WASHINGTON – The farm bill’s focus on energy has united oil companies and the ethanol industry, Congress Daily reports. Both groups oppose additional mandates in the bill to boost corn-based ethanol as a gasoline additive. The Renewable Fuels Association want lawmakers to wait a bit to see how implementation of the production mandate in the 2005 energy bill goes before imposing other mandates.
Along with the ethanol industry, oil industry officials say the fact that the automobile industry has promised to produce more flexible fuel vehicles should be taken into account before additional mandates are imposed.
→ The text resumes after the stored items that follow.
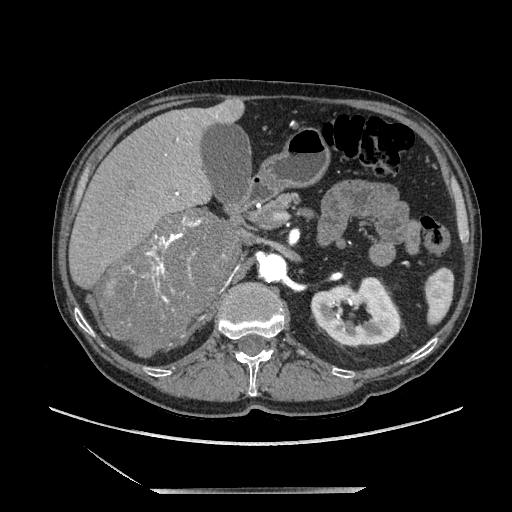
Contrast-enhanced abdominal CT, one axial slice; position 117 of 243 along the scan axis; soft-tissue window (W 400 / L 40 HU); 1.25 mm slice thickness; 512 × 512 image matrix. Male patient. Case-level facts recorded for this patient, not image findings: diagnosis: adrenocortical carcinoma; tumour side: right adrenal; tumour size at pathology: 16 cm; Ki-67 index: 17 %; stage (as recorded): 3.
Outlined on this slice (semi-automatic segmentation, software-assisted and operator-edited):
- mass: bounding box [x1, y1, x2, y2] px = [103, 210, 239, 357]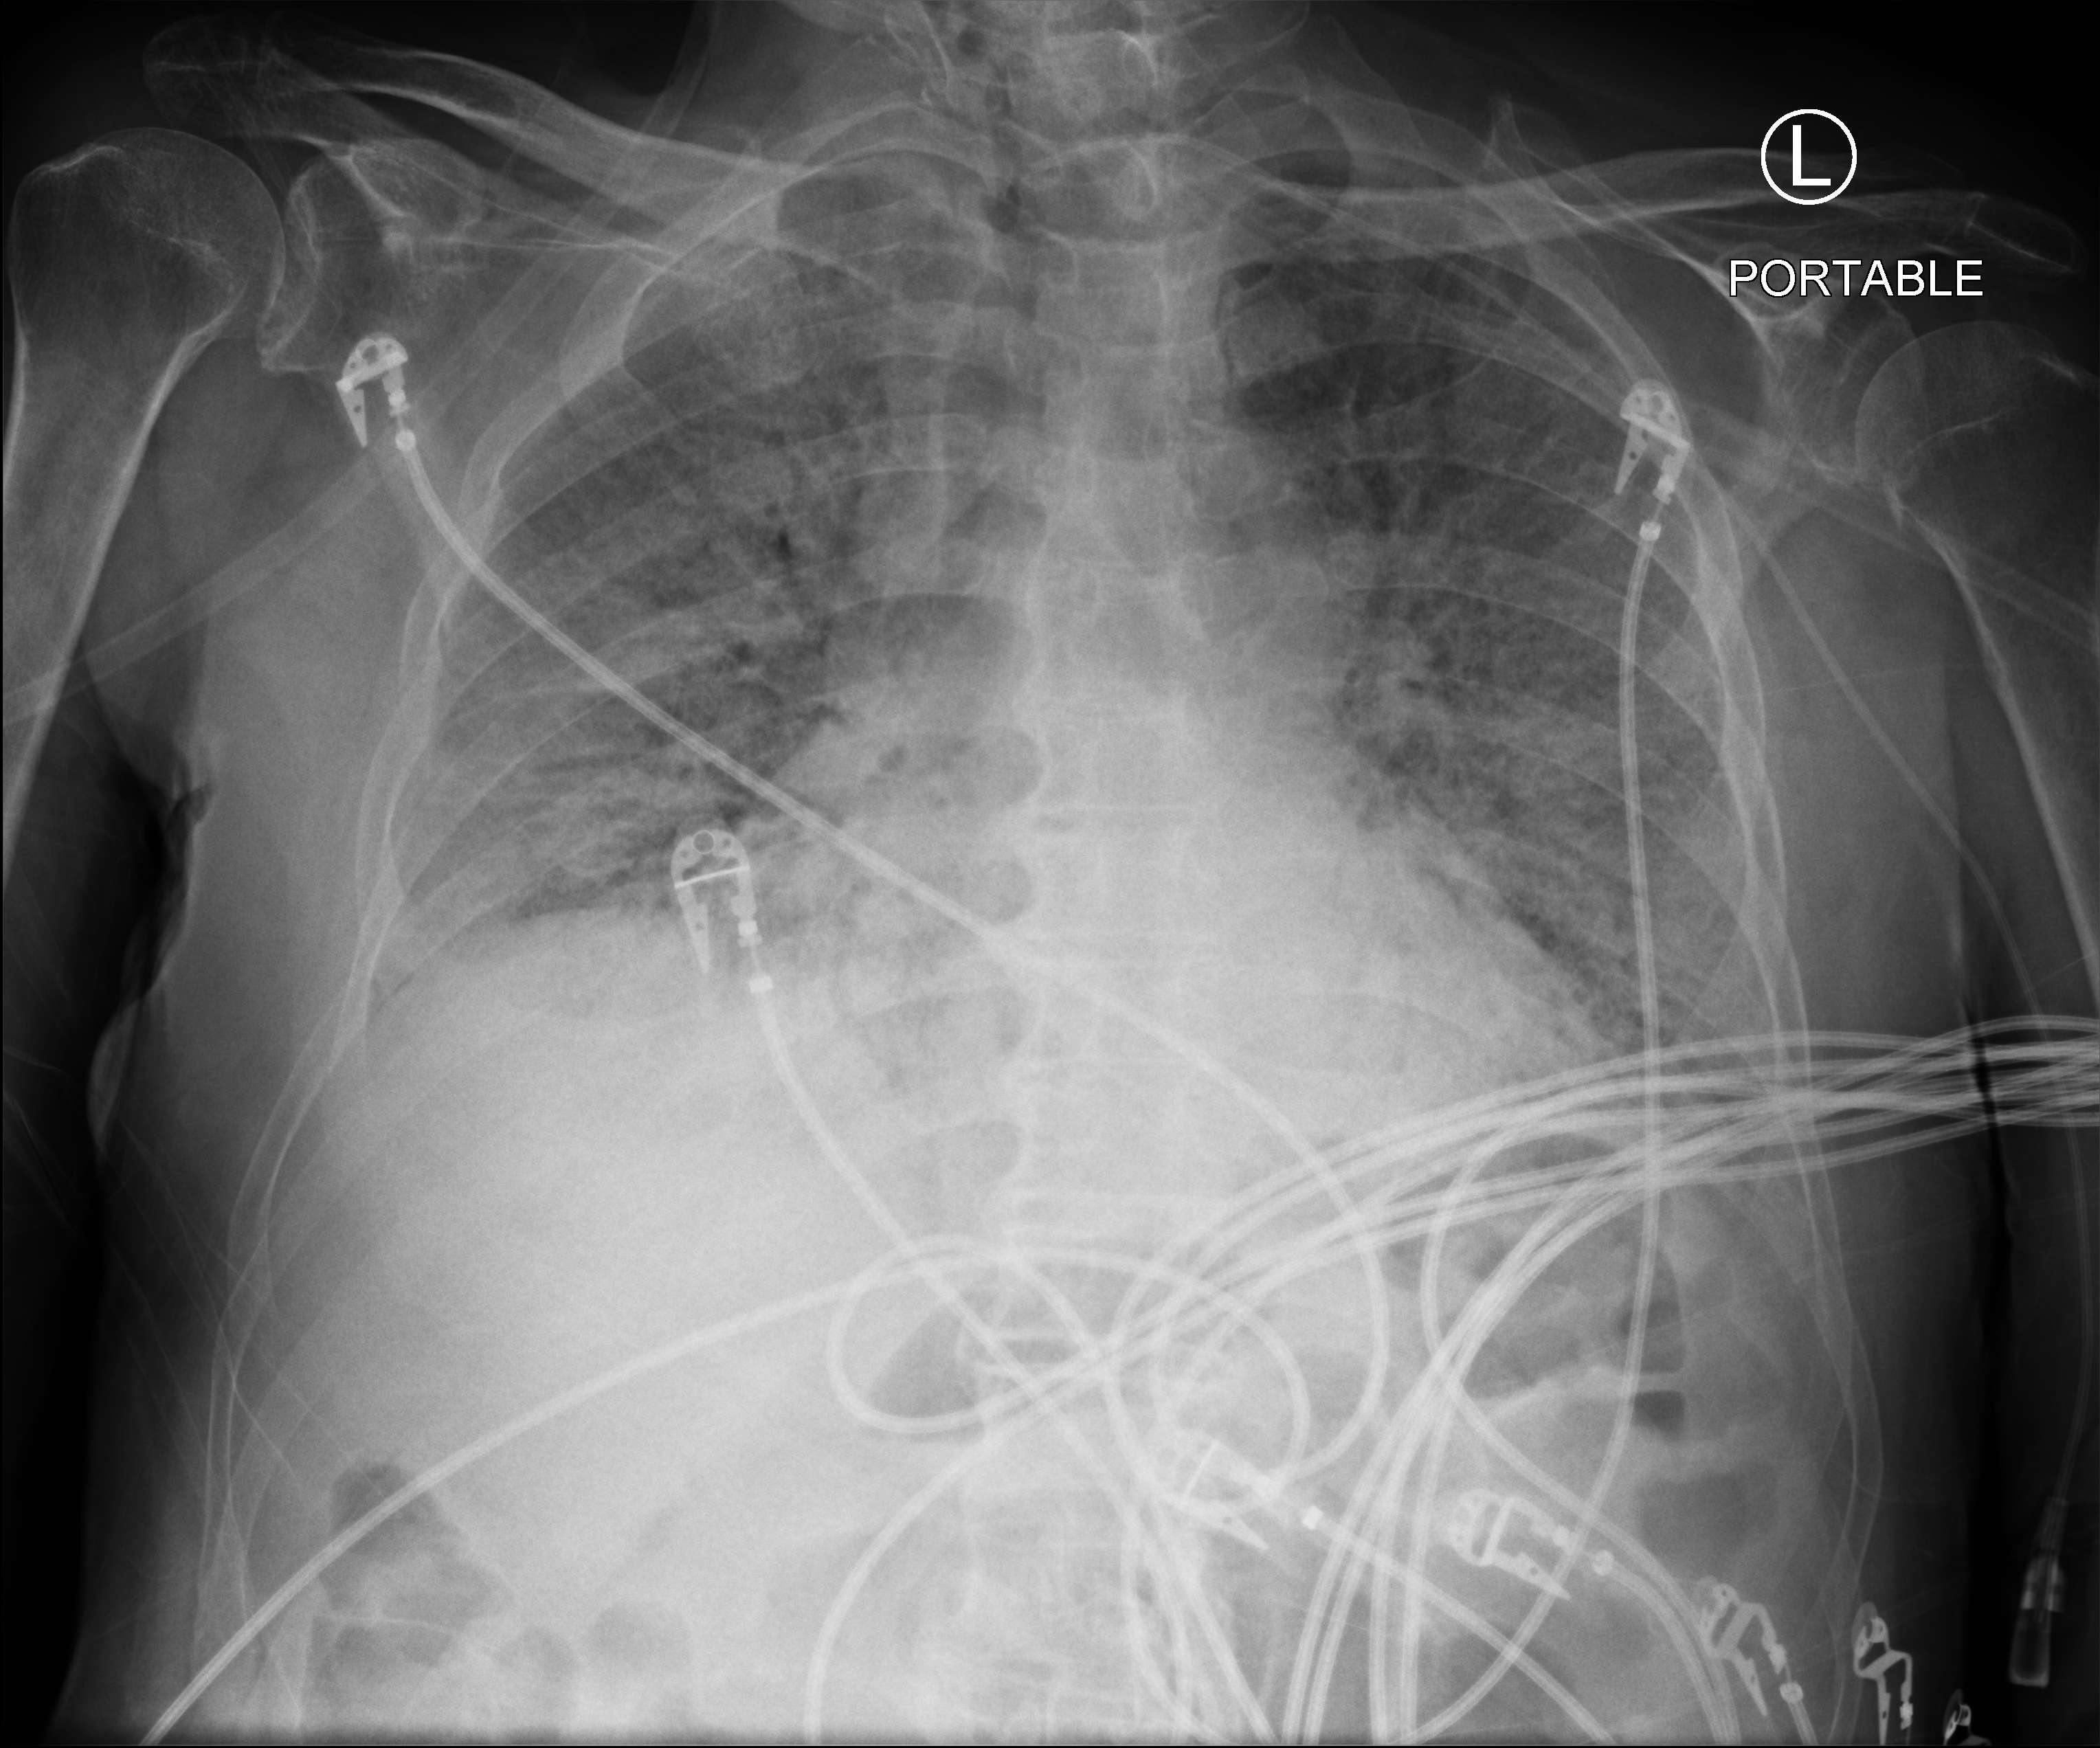
Chest X-ray (portable); anteroposterior (AP) projection. Patient hospitalised with COVID-19; male, aged 75–90 years.
Admission-level facts for this patient (not findings on this image; timing relative to this image not recorded):
- mechanically ventilated during this hospital stay: yes
- admitted to intensive care during this hospital stay: yes
- COPD (admission record): no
Oil officials also point out that another ethanol mandate would increase the cost of corn and gasoline, as well as raise questions about how much ethanol-blended fuel would be available.
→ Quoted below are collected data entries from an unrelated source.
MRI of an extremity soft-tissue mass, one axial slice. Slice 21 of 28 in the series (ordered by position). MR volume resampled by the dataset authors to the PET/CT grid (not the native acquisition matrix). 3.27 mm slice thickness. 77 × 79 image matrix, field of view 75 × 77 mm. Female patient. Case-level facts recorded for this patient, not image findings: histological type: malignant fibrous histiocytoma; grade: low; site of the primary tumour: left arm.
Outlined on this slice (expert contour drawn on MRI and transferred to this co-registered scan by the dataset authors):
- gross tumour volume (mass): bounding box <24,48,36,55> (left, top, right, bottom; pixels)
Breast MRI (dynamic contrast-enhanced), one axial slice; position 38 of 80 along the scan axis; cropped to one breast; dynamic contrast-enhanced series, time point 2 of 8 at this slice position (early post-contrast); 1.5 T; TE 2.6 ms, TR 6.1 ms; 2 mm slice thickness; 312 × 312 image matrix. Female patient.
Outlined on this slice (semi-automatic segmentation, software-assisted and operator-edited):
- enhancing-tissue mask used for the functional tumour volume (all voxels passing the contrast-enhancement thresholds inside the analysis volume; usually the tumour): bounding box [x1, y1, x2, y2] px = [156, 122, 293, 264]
“What we're advocating is everyone take a deep breath and not jump off the next ethanol bridge,” Charles Drevna, executive vice president of the National Petrochemical & Refiners Association, told the news source.
Two Senate bills already have proposed a renewable fuels mandate of 60 billion gallons of ethanol and biodiesel by 2030, and also to require major oil companies to have pumps carrying E-85 fuel at about half of their gasoline stations across the country within 10 years.
Lobbyists are already ready for a debate on renewable energy in the farm bill because of public interest in high oil and gasoline prices. “I don't think there's any question” that energy is a more prominent issue in this year's farm bill debate, John Felmy, chief economist for the American Petroleum Institute, told the new source.